[TO-DO ITEM]:
From the piece on the Latina Supremes cabaret, reproduce verbatim the stretch from "Singer Patricia Portillo" through "song continually performed.".

[SELECTED PASSAGE — start]

‘Latina Supremes’ at The In Series

The In Series “Made in America” season launches in Latin and South America with a special cabaret of the works Latina songwriters as a part of the DC Women’s Voices Festival, Latina Supremes. The cabaret features the  incomparable Mari Paz on piano (who also stole the show when she sang “Segundo Otono.”

"Lady of Spain" -- starring Patricia Portillo. Photo courtesy of The In Series.
“Lady of Spain” — starring Patricia Portillo. Photo courtesy of The In Series.

Singer Patricia Portillo has an operatic soprano, but can also pull off the these popular songs. Diana Sáez has a sultry voice and skill with the guitar. Gary Sosias plays percussion in a corner and serves the drinks on a set by Greg Stevens that invokes a sunny tropical courtyard cafe, aided by the lights by Stefan Johnson. In Series Artistic Director Carla Hübner says that these classic popular songs should be considered simply classics – to join the canon of timeless song continually performed.

[SELECTED PASSAGE — finish]
[SUPPLIED INFORMATION — start]

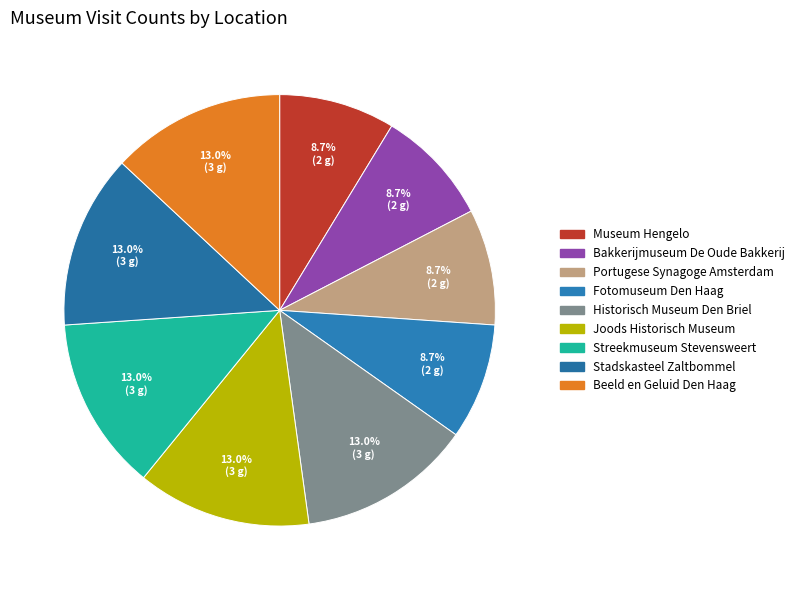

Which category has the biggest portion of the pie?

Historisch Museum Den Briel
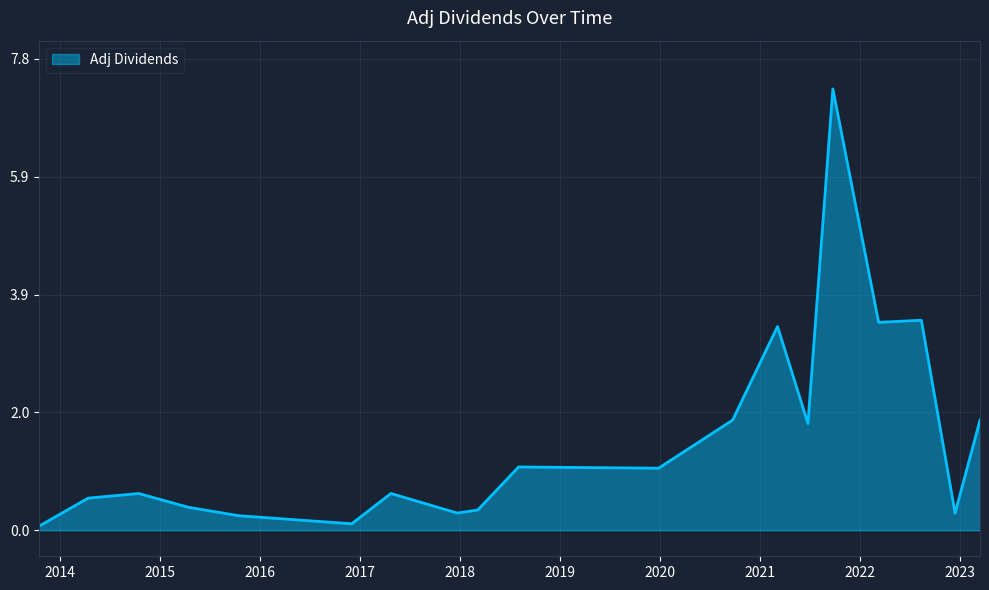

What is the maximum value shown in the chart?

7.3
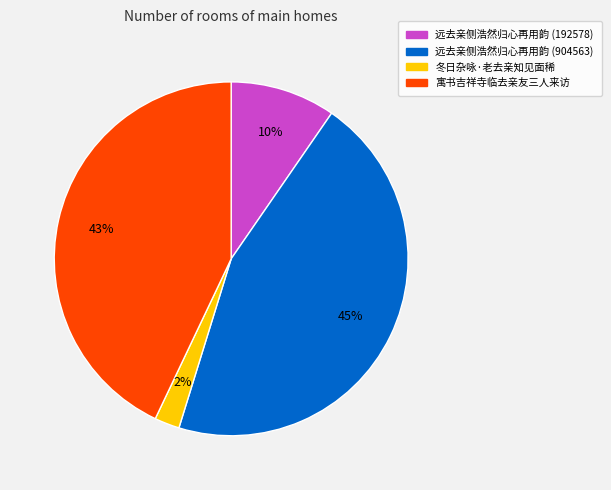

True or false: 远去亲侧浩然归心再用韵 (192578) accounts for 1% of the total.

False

[SUPPLIED INFORMATION — finish]

[RESULT OF THIS EXERCISE]:
Singer Patricia Portillo has an operatic soprano, but can also pull off the these popular songs. Diana Sáez has a sultry voice and skill with the guitar. Gary Sosias plays percussion in a corner and serves the drinks on a set by Greg Stevens that invokes a sunny tropical courtyard cafe, aided by the lights by Stefan Johnson. In Series Artistic Director Carla Hübner says that these classic popular songs should be considered simply classics – to join the canon of timeless song continually performed.